Scenario 2 can be especially confusing because Go's implementation of compress/gzip rejects invalid trailing data, while many popular applications and languages do not. Hence, the ambiguity of this error can lead people to believe that Go is rejecting a valid gzip file.

$ file -i Conifer_Desktop.spm
Conifer_Desktop.spm: application/gzip; charset=binary
$ gzip -S .spm -d /tmp/Conifer_Desktop.spm
gzip: stdin: decompression OK, trailing garbage ignored. 

Side-note: https://github.com/golang/go/issues/47809#issuecomment-902057103 explains why this choice was made and how to handle invalid trailing data using gzip.Reader.Multistream.

Proposal Details

I propose adding a distinct error for when subsequent inputs in a data stream don't have valid headers (i.e., trailing garbage).

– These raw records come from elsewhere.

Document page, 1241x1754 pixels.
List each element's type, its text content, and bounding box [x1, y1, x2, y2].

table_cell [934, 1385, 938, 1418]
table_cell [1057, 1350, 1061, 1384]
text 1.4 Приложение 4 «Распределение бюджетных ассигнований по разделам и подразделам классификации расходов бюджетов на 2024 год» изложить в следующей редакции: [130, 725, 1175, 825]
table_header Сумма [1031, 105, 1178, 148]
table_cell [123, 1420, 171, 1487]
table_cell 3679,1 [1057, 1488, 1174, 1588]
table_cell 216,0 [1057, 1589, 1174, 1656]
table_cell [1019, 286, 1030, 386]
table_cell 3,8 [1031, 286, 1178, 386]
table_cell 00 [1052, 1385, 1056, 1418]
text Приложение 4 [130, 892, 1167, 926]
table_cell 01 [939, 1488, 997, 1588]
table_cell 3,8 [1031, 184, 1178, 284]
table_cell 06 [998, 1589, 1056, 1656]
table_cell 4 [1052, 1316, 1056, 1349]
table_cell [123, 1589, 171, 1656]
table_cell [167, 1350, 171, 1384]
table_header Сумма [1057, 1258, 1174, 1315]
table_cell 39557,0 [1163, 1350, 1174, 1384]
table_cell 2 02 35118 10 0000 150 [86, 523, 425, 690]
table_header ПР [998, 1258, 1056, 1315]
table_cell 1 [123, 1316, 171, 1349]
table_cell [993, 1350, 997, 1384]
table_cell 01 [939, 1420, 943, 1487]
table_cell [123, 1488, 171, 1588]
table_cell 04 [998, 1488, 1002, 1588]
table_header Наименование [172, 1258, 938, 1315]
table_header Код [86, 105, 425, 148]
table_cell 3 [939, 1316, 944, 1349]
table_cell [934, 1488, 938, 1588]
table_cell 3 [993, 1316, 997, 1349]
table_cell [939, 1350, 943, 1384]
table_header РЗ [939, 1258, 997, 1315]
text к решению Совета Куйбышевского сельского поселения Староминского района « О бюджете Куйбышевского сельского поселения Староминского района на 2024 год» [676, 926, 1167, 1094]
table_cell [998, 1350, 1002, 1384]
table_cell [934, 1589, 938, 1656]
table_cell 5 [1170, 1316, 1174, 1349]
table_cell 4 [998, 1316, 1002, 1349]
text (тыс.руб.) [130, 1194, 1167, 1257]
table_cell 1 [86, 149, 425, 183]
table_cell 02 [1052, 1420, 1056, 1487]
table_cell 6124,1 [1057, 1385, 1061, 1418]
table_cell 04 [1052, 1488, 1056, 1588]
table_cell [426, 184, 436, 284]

This would provide clarity for users who many not realize that they need to disable gzip.Reader.Multistream. Additionally, it could be used to programmatically call Multistream(false) for specific files with trailing garbage.

I will leave the specific error message and behave for future discussion, should there be interest in implementing this proposal.


Caveat: I am not familiar with the implementation of gzip.Reader. This change may not be possible or desirable due to technical limitations.

Comment From: gabyhelp

Similar Issues

(Emoji vote if this was helpful or unhelpful; more detailed feedback welcome in this discussion.)

Comment From: rgmz

Similar Issues

https://github.com/golang/go/issues/47809
https://github.com/golang/go/issues/61797

Drats, I spent quite a bit of time searching existing issues. Not sure how I missed the second one.

Comment From: rsc

Duplicate of #61797.